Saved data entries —
== == ==

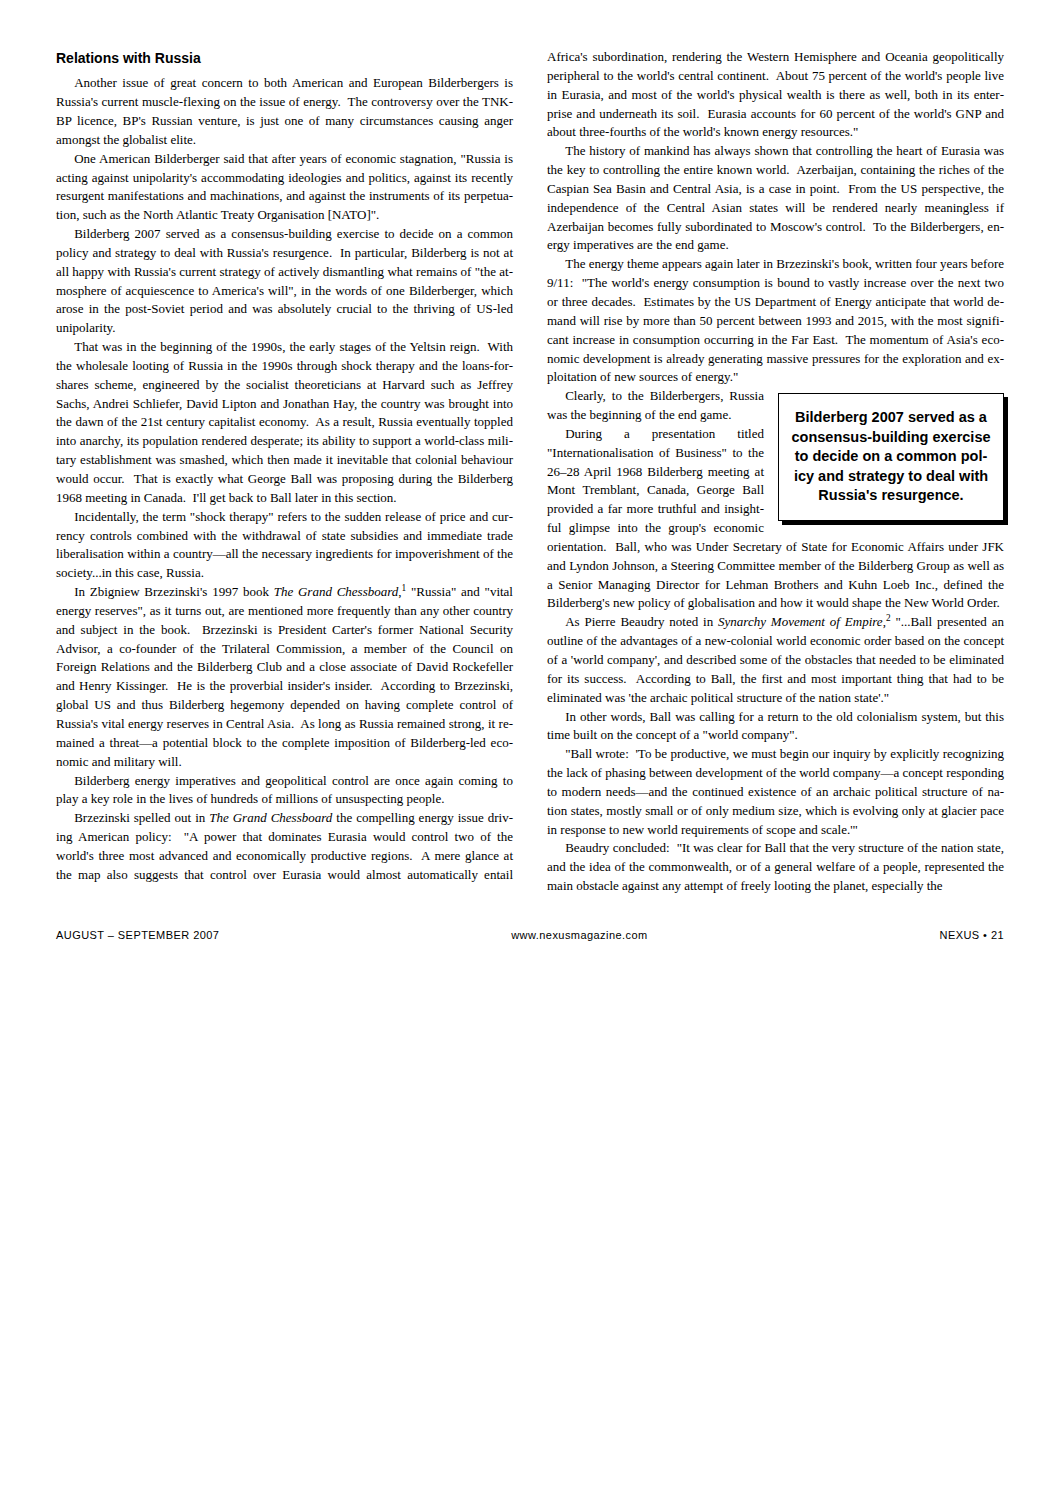Relations with Russia
Another issue of great concern to both American and European Bilderbergers is Russia's current muscle-flexing on the issue of energy. The controversy over the TNK-BP licence, BP's Russian venture, is just one of many circumstances causing anger amongst the globalist elite.
One American Bilderberger said that after years of economic stagnation, "Russia is acting against unipolarity's accommodating ideologies and politics, against its recently resurgent manifestations and machinations, and against the instruments of its perpetuation, such as the North Atlantic Treaty Organisation [NATO]".
Bilderberg 2007 served as a consensus-building exercise to decide on a common policy and strategy to deal with Russia's resurgence. In particular, Bilderberg is not at all happy with Russia's current strategy of actively dismantling what remains of "the atmosphere of acquiescence to America's will", in the words of one Bilderberger, which arose in the post-Soviet period and was absolutely crucial to the thriving of US-led unipolarity.
That was in the beginning of the 1990s, the early stages of the Yeltsin reign. With the wholesale looting of Russia in the 1990s through shock therapy and the loans-for-shares scheme, engineered by the socialist theoreticians at Harvard such as Jeffrey Sachs, Andrei Schliefer, David Lipton and Jonathan Hay, the country was brought into the dawn of the 21st century capitalist economy. As a result, Russia eventually toppled into anarchy, its population rendered desperate; its ability to support a world-class military establishment was smashed, which then made it inevitable that colonial behaviour would occur. That is exactly what George Ball was proposing during the Bilderberg 1968 meeting in Canada. I'll get back to Ball later in this section.
Incidentally, the term "shock therapy" refers to the sudden release of price and currency controls combined with the withdrawal of state subsidies and immediate trade liberalisation within a country—all the necessary ingredients for impoverishment of the society...in this case, Russia.
In Zbigniew Brzezinski's 1997 book The Grand Chessboard,1 "Russia" and "vital energy reserves", as it turns out, are mentioned more frequently than any other country and subject in the book. Brzezinski is President Carter's former National Security Advisor, a co-founder of the Trilateral Commission, a member of the Council on Foreign Relations and the Bilderberg Club and a close associate of David Rockefeller and Henry Kissinger. He is the proverbial insider's insider. According to Brzezinski, global US and thus Bilderberg hegemony depended on having complete control of Russia's vital energy reserves in Central Asia. As long as Russia remained strong, it remained a threat—a potential block to the complete imposition of Bilderberg-led economic and military will.
Bilderberg energy imperatives and geopolitical control are once again coming to play a key role in the lives of hundreds of millions of unsuspecting people.
Brzezinski spelled out in The Grand Chessboard the compelling energy issue driving American policy: "A power that dominates Eurasia would control two of the world's three most advanced and economically productive regions. A mere glance at the map also suggests that control over Eurasia would almost automatically entail Africa's subordination, rendering the Western Hemisphere and Oceania geopolitically peripheral to the world's central continent. About 75 percent of the world's people live in Eurasia, and most of the world's physical wealth is there as well, both in its enterprise and underneath its soil. Eurasia accounts for 60 percent of the world's GNP and about three-fourths of the world's known energy resources."
The history of mankind has always shown that controlling the heart of Eurasia was the key to controlling the entire known world. Azerbaijan, containing the riches of the Caspian Sea Basin and Central Asia, is a case in point. From the US perspective, the independence of the Central Asian states will be rendered nearly meaningless if Azerbaijan becomes fully subordinated to Moscow's control. To the Bilderbergers, energy imperatives are the end game.
The energy theme appears again later in Brzezinski's book, written four years before 9/11: "The world's energy consumption is bound to vastly increase over the next two or three decades. Estimates by the US Department of Energy anticipate that world demand will rise by more than 50 percent between 1993 and 2015, with the most significant increase in consumption occurring in the Far East. The momentum of Asia's economic development is already generating massive pressures for the exploration and exploitation of new sources of energy."
Bilderberg 2007 served as a consensus-building exercise to decide on a common policy and strategy to deal with Russia's resurgence.
Clearly, to the Bilderbergers, Russia was the beginning of the end game.
During a presentation titled "Internationalisation of Business" to the 26–28 April 1968 Bilderberg meeting at Mont Tremblant, Canada, George Ball provided a far more truthful and insightful glimpse into the group's economic orientation. Ball, who was Under Secretary of State for Economic Affairs under JFK and Lyndon Johnson, a Steering Committee member of the Bilderberg Group as well as a Senior Managing Director for Lehman Brothers and Kuhn Loeb Inc., defined the Bilderberg's new policy of globalisation and how it would shape the New World Order.
As Pierre Beaudry noted in Synarchy Movement of Empire,2 "...Ball presented an outline of the advantages of a new-colonial world economic order based on the concept of a 'world company', and described some of the obstacles that needed to be eliminated for its success. According to Ball, the first and most important thing that had to be eliminated was 'the archaic political structure of the nation state'."
In other words, Ball was calling for a return to the old colonialism system, but this time built on the concept of a "world company".
"Ball wrote: 'To be productive, we must begin our inquiry by explicitly recognizing the lack of phasing between development of the world company—a concept responding to modern needs—and the continued existence of an archaic political structure of nation states, mostly small or of only medium size, which is evolving only at glacier pace in response to new world requirements of scope and scale.'"
Beaudry concluded: "It was clear for Ball that the very structure of the nation state, and the idea of the commonwealth, or of a general welfare of a people, represented the main obstacle against any attempt of freely looting the planet, especially the
AUGUST – SEPTEMBER 2007
www.nexusmagazine.com
NEXUS • 21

== == ==

Your assignment — Repeat every entry exactly, but leave out the pictures.

Solution to the exercise —
Relations with Russia
Another issue of great concern to both American and European Bilderbergers is Russia's current muscle-flexing on the issue of energy. The controversy over the TNK-BP licence, BP's Russian venture, is just one of many circumstances causing anger amongst the globalist elite.
One American Bilderberger said that after years of economic stagnation, "Russia is acting against unipolarity's accommodating ideologies and politics, against its recently resurgent manifestations and machinations, and against the instruments of its perpetuation, such as the North Atlantic Treaty Organisation [NATO]".
Bilderberg 2007 served as a consensus-building exercise to decide on a common policy and strategy to deal with Russia's resurgence. In particular, Bilderberg is not at all happy with Russia's current strategy of actively dismantling what remains of "the atmosphere of acquiescence to America's will", in the words of one Bilderberger, which arose in the post-Soviet period and was absolutely crucial to the thriving of US-led unipolarity.
That was in the beginning of the 1990s, the early stages of the Yeltsin reign. With the wholesale looting of Russia in the 1990s through shock therapy and the loans-for-shares scheme, engineered by the socialist theoreticians at Harvard such as Jeffrey Sachs, Andrei Schliefer, David Lipton and Jonathan Hay, the country was brought into the dawn of the 21st century capitalist economy. As a result, Russia eventually toppled into anarchy, its population rendered desperate; its ability to support a world-class military establishment was smashed, which then made it inevitable that colonial behaviour would occur. That is exactly what George Ball was proposing during the Bilderberg 1968 meeting in Canada. I'll get back to Ball later in this section.
Incidentally, the term "shock therapy" refers to the sudden release of price and currency controls combined with the withdrawal of state subsidies and immediate trade liberalisation within a country—all the necessary ingredients for impoverishment of the society...in this case, Russia.
In Zbigniew Brzezinski's 1997 book The Grand Chessboard,1 "Russia" and "vital energy reserves", as it turns out, are mentioned more frequently than any other country and subject in the book. Brzezinski is President Carter's former National Security Advisor, a co-founder of the Trilateral Commission, a member of the Council on Foreign Relations and the Bilderberg Club and a close associate of David Rockefeller and Henry Kissinger. He is the proverbial insider's insider. According to Brzezinski, global US and thus Bilderberg hegemony depended on having complete control of Russia's vital energy reserves in Central Asia. As long as Russia remained strong, it remained a threat—a potential block to the complete imposition of Bilderberg-led economic and military will.
Bilderberg energy imperatives and geopolitical control are once again coming to play a key role in the lives of hundreds of millions of unsuspecting people.
Brzezinski spelled out in The Grand Chessboard the compelling energy issue driving American policy: "A power that dominates Eurasia would control two of the world's three most advanced and economically productive regions. A mere glance at the map also suggests that control over Eurasia would almost automatically entail Africa's subordination, rendering the Western Hemisphere and Oceania geopolitically peripheral to the world's central continent. About 75 percent of the world's people live in Eurasia, and most of the world's physical wealth is there as well, both in its enterprise and underneath its soil. Eurasia accounts for 60 percent of the world's GNP and about three-fourths of the world's known energy resources."
The history of mankind has always shown that controlling the heart of Eurasia was the key to controlling the entire known world. Azerbaijan, containing the riches of the Caspian Sea Basin and Central Asia, is a case in point. From the US perspective, the independence of the Central Asian states will be rendered nearly meaningless if Azerbaijan becomes fully subordinated to Moscow's control. To the Bilderbergers, energy imperatives are the end game.
The energy theme appears again later in Brzezinski's book, written four years before 9/11: "The world's energy consumption is bound to vastly increase over the next two or three decades. Estimates by the US Department of Energy anticipate that world demand will rise by more than 50 percent between 1993 and 2015, with the most significant increase in consumption occurring in the Far East. The momentum of Asia's economic development is already generating massive pressures for the exploration and exploitation of new sources of energy."
Bilderberg 2007 served as a consensus-building exercise to decide on a common policy and strategy to deal with Russia's resurgence.
Clearly, to the Bilderbergers, Russia was the beginning of the end game.
During a presentation titled "Internationalisation of Business" to the 26–28 April 1968 Bilderberg meeting at Mont Tremblant, Canada, George Ball provided a far more truthful and insightful glimpse into the group's economic orientation. Ball, who was Under Secretary of State for Economic Affairs under JFK and Lyndon Johnson, a Steering Committee member of the Bilderberg Group as well as a Senior Managing Director for Lehman Brothers and Kuhn Loeb Inc., defined the Bilderberg's new policy of globalisation and how it would shape the New World Order.
As Pierre Beaudry noted in Synarchy Movement of Empire,2 "...Ball presented an outline of the advantages of a new-colonial world economic order based on the concept of a 'world company', and described some of the obstacles that needed to be eliminated for its success. According to Ball, the first and most important thing that had to be eliminated was 'the archaic political structure of the nation state'."
In other words, Ball was calling for a return to the old colonialism system, but this time built on the concept of a "world company".
"Ball wrote: 'To be productive, we must begin our inquiry by explicitly recognizing the lack of phasing between development of the world company—a concept responding to modern needs—and the continued existence of an archaic political structure of nation states, mostly small or of only medium size, which is evolving only at glacier pace in response to new world requirements of scope and scale.'"
Beaudry concluded: "It was clear for Ball that the very structure of the nation state, and the idea of the commonwealth, or of a general welfare of a people, represented the main obstacle against any attempt of freely looting the planet, especially the
AUGUST – SEPTEMBER 2007
www.nexusmagazine.com
NEXUS • 21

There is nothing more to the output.